WordPress gets a lot of criticism when it comes to security, with most of it being unwarranted (possibly making it harder the people behind it to realize when the criticism is warranted and a change really is needed). In reality they do a lot of things of good things and have for a long time. One element they have long done is to not push out security updates as part of major releases. In the past they often would put out new minor releases with security updates ahead of a major release and more recently they have been continuing to put out security updates for older versions going back to WordPress 3.7 (that version introduced automatic background updates). Not everybody else does that and it can lead to bad situations like the current with the W3 Total Cache plugin.
Last week a reflected cross-site scripting (XSS) vulnerability was disclosed in the plugin. Contrary to how the developer of a competing plugin tried to portray it, the vulnerability was not a “high risk”.
The vulnerability would have been easy to fix, so a fix should have been quickly released. Instead it took about five days for that happen. Instead of releasing the fix in its own new version or just with other minor changes, the fix was included in a major release, 0.9.5. One that doesn’t sound like was properly tested out before being released, when you consider part of the developer’s announcement of the new version:
This release has some cosmetic bugs in the latest version of WordPress, but our test suite shows that core functionality is working as intended. Having said that, I’m sure there are other bugs and bumps in the upgrade process – we’d love to learn about those, so we can push a follow-up release. Thanks in advance for reporting any issues you find. Hopefully, you find them in a staging area and not in your production site.

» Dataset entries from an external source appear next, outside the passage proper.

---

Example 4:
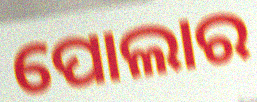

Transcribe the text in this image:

ପୋଲାର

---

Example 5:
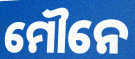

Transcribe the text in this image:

ମୌନେ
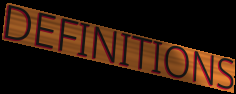
DEFINITIONS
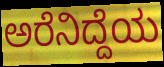
ಅರೆನಿದ್ದೆಯ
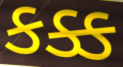
કક્ક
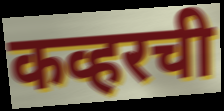
कव्हरची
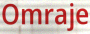
Omraje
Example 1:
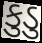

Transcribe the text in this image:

કુડુ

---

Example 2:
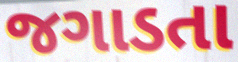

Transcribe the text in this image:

જગાડતા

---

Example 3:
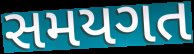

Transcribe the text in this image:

સમયગત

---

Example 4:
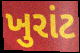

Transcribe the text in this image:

ખુરાંટ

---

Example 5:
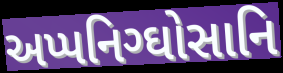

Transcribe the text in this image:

અપ્પનિગ્ઘોસાનિ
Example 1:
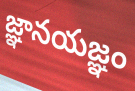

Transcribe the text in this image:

జ్ఞానయజ్ఞం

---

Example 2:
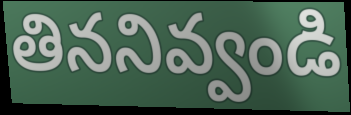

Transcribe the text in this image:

తిననివ్వండి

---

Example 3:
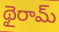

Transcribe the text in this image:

థైరామ్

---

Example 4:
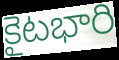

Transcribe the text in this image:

కైటభారి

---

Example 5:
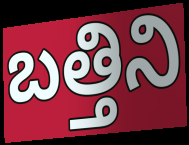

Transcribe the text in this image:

బత్తిని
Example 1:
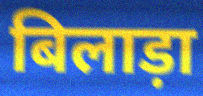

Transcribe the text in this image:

बिलाड़ा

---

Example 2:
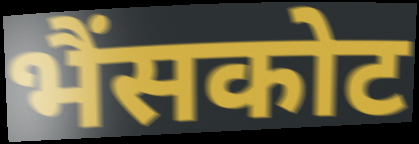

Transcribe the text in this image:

भैंसकोट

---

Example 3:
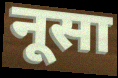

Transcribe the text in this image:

नूसा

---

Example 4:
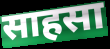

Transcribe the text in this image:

साहसा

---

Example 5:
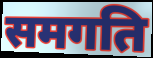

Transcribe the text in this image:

समगति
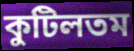
কুটিলতম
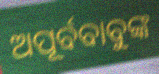
ଅପୂର୍ବବାବୁଙ୍କ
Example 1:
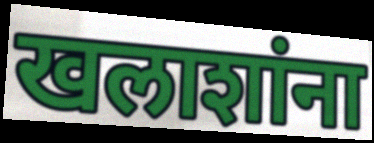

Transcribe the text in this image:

खलाशांना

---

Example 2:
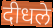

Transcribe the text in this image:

दीधले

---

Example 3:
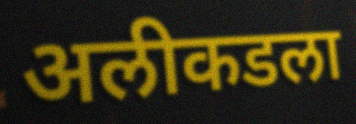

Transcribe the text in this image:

अलीकडला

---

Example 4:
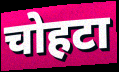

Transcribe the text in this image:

चोहटा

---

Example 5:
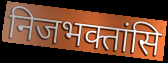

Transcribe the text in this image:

निजभक्तांसि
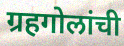
ग्रहगोलांची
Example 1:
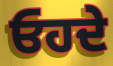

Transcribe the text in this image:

ਓਹਦੇ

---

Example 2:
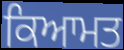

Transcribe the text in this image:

ਕਿਆਮਤ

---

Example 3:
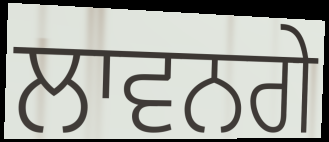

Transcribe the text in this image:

ਲਾਵਨਗੇ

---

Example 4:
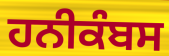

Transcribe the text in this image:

ਹਨੀਕੰਬਸ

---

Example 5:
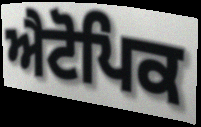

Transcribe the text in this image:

ਐਟੋਪਿਕ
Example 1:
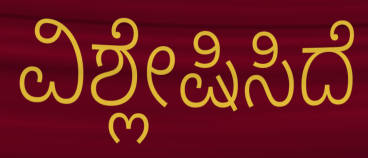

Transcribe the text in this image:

ವಿಶ್ಲೇಷಿಸಿದೆ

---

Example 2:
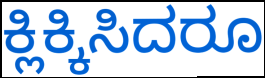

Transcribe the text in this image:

ಕ್ಲಿಕ್ಕಿಸಿದರೂ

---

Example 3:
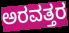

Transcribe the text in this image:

That sounds like a part of a statement that would be included with pre-release test version, not a production release. Considering that, it might not be to surprising that support forum for the plugin is currently filled with threads about serious problems, included broken websites, with the release and users are currently voting the release to be broken:
The lack of a separate release for the security fix leads users to have a choice to leave their website vulnerable, apply a workaround, or take a chance by upgrading to a version that may not work.